The final gathering on Valentine farm took place on a brisk December night. In the years to come, the survivors shared their versions of what happened that evening, and why. Until the day she died, Sybil insisted Mingo was the informer. She was an old lady then, living on a Michigan lake with a gang of grandchildren who had to listen to her familiar stories. According to Sybil, Mingo told the constables that the farm harbored fugitives and provided the particulars for a successful ambush. A dramatic raid would put an end to relations with the railroad, the endless stream of needy negroes, and ensure the longevity of the farm. When asked if he anticipated the violence, she pressed her lips into a line and said no more.

Another survivor—Tom the blacksmith—observed that the law had hunted Lander for months. He was the intended target. Lander’s rhetoric inflamed passions; he fomented rebellion; he was too uppity to allow to run free. Tom never learned to read but liked to show off his volume of Lander’s Appeal, which the great orator had signed to him.

Joan Watson was born on the farm. She was six years old that night. In the aftermath of the attack she wandered the forest for three days, chewing acorns, until a wagon train discovered her. When she got older, she described herself as a student of American history, attuned to the inevitable. She said that white towns had simply banded together to rid themselves of the black stronghold in their midst. That is how the European tribes operate, she said. If they can’t control it, they destroy it.

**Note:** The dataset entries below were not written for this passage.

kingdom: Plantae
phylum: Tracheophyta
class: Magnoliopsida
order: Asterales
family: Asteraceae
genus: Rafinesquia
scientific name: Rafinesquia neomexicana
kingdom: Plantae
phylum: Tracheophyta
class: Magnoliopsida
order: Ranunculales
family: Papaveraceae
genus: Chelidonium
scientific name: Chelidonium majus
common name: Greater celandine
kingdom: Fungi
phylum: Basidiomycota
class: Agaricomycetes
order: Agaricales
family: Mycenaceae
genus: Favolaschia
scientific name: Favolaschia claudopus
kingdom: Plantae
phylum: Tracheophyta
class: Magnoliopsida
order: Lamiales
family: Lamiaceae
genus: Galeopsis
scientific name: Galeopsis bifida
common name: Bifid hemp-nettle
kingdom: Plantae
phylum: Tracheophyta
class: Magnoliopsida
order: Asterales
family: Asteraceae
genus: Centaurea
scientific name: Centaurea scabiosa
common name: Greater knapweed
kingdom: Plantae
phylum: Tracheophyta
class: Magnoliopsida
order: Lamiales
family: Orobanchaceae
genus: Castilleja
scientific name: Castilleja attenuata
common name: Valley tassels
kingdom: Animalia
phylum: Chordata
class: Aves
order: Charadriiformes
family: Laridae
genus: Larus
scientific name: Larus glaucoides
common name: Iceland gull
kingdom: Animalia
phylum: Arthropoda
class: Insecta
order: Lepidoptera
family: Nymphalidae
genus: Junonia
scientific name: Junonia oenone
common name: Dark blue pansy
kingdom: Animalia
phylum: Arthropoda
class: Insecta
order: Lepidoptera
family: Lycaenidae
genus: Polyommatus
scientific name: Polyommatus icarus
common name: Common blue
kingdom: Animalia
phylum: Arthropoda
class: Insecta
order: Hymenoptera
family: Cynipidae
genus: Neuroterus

If anyone on the farm knew what was to come, they gave no sign. Saturday proceeded in lazy calm. Cora spent most of the day in her bedroom with the latest almanac Royal had given her. He’d picked it up in Chicago. He knocked on her door ’round midnight to give it to her; he knew she was awake. It was late and she didn’t want to disturb Sybil and Molly. Cora took him into her room for the first time.

She broke down at the sight of next year’s almanac. Thick as a book of prayer. Cora had told Royal about the attic days in North Carolina, but seeing the year on the cover—an object conjured from the future—spurred Cora to her own magic. She told him about her childhood on Randall where she had picked cotton, tugging a sack. About her grandmother Ajarry who’d been kidnapped from her family in Africa and tilled a small corner of land, the only thing to call her own. Cora spoke of her mother, Mabel, who absconded one day and left her to the inconstant mercy of the world. About Blake and the doghouse and how she had faced him down with a hatchet. When she told Royal about the night they took her behind the smokehouse and she apologized to him for letting it happen, he told her to hush. She was the one due an apology for all her hurts, he said. He told her that every one of her enemies, all the masters and overseers of her suffering, would be punished, if not in this world then the next, for justice may be slow and invisible, but it always renders its true verdict in the end. He folded his body into hers to quiet her shaking and sobs and they fell asleep like that, in the back room of a cabin on the Valentine farm.

She didn’t believe what he said about justice, but it was nice to hear him say it.

Then she woke up the next morning and felt better, and had to admit that she did believe it, maybe just a little.

Thinking Cora was laid up with one of her headaches, Sybil brought her some food around noon. She teased Cora about Royal staying the night. She was mending the dress she’d wear to the gathering when he “come sneaking out of here holding his boots in his hand and looking like a dog that’d stolen some scraps.” Cora just smiled.

“Your man ain’t the only one come around last night,” Sybil said. Lander had returned.

That accounted for Sybil’s playfulness. Lander impressed her mightily, every one of his visits fortifying her for days after. Those honeyed words of his. Now he had finally come back to Valentine. The gathering would happen, to an unknowable outcome. Sybil didn’t want to move west and leave her home, which everyone assumed to be Lander’s solution. She’d been adamant about staying ever since the talk of resettling started. But she wouldn’t abide Mingo’s conditions, that they stop providing shelter to those in need. “There ain’t no place like here, not anywhere. He wants to kill it.”